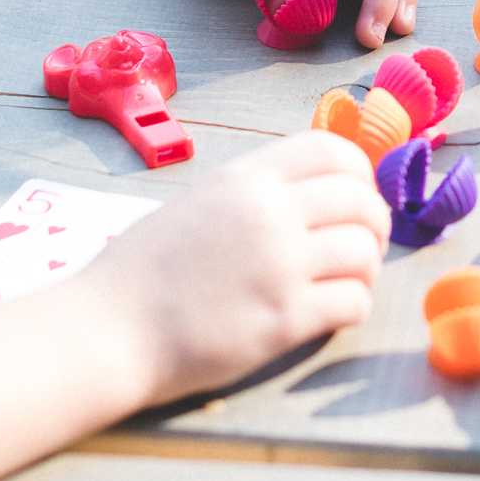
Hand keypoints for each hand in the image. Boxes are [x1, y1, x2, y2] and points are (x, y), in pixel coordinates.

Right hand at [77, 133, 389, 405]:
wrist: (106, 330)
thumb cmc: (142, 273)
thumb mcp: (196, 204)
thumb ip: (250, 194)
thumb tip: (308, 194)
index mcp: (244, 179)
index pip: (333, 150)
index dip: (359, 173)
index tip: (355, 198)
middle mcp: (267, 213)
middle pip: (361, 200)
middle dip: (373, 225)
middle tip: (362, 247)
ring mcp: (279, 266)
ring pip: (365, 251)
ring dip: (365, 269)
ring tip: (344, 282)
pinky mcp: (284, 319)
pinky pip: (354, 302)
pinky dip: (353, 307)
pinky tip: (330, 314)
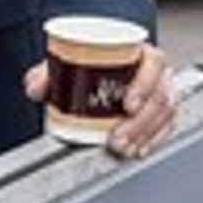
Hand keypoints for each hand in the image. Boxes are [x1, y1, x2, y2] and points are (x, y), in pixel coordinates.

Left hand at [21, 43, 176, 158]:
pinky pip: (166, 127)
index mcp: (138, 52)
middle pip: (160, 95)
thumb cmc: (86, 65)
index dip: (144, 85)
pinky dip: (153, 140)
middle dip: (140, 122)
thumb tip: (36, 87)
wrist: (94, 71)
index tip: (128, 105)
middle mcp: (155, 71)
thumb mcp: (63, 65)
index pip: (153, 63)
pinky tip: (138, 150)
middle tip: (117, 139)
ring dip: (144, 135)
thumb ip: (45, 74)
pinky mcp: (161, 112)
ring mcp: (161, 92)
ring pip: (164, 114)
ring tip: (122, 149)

======

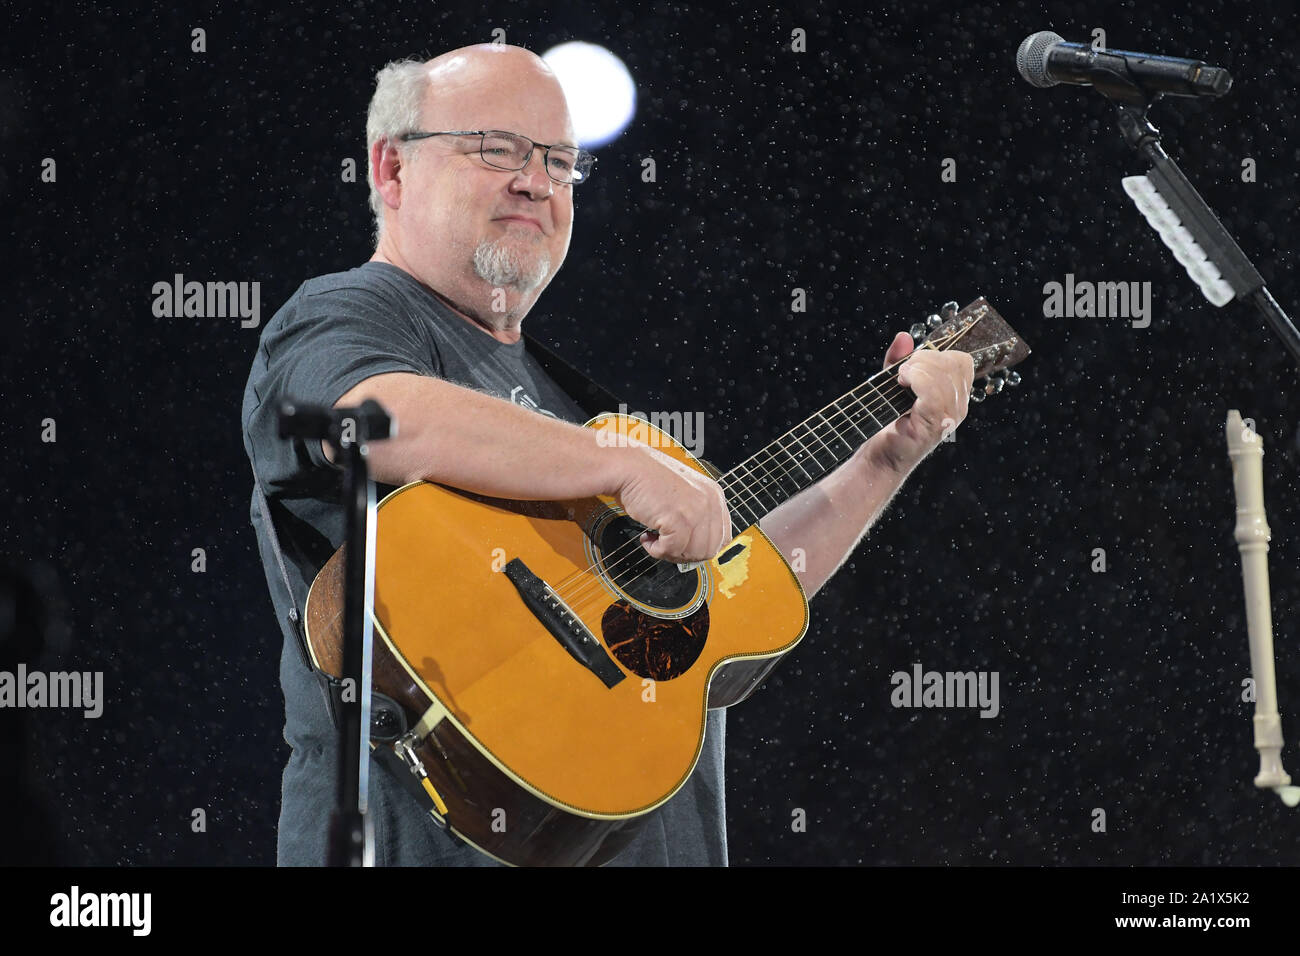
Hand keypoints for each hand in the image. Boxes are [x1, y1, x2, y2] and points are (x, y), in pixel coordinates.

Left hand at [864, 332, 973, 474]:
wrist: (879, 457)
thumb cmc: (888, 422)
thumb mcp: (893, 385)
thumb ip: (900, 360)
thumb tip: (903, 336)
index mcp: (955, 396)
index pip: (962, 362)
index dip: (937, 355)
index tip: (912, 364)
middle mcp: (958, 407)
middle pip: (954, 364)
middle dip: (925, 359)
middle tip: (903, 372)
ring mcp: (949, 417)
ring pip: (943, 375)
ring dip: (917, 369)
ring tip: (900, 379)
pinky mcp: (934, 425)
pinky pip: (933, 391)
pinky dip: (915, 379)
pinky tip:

======

**Task objective:** Within the entries, find all lines holding "thumb" and copy each one.

**Answer to this problem:**
thumb cmc: (142, 273)
thumb mcp: (196, 204)
thumb ip: (250, 194)
thumb tip: (308, 194)
thumb cmc: (86, 65)
thumb tip: (36, 87)
thumb mcp: (63, 65)
thumb ip: (45, 74)
thumb cmc: (888, 422)
thumb mcp: (893, 385)
thumb ip: (900, 360)
thumb tip: (903, 336)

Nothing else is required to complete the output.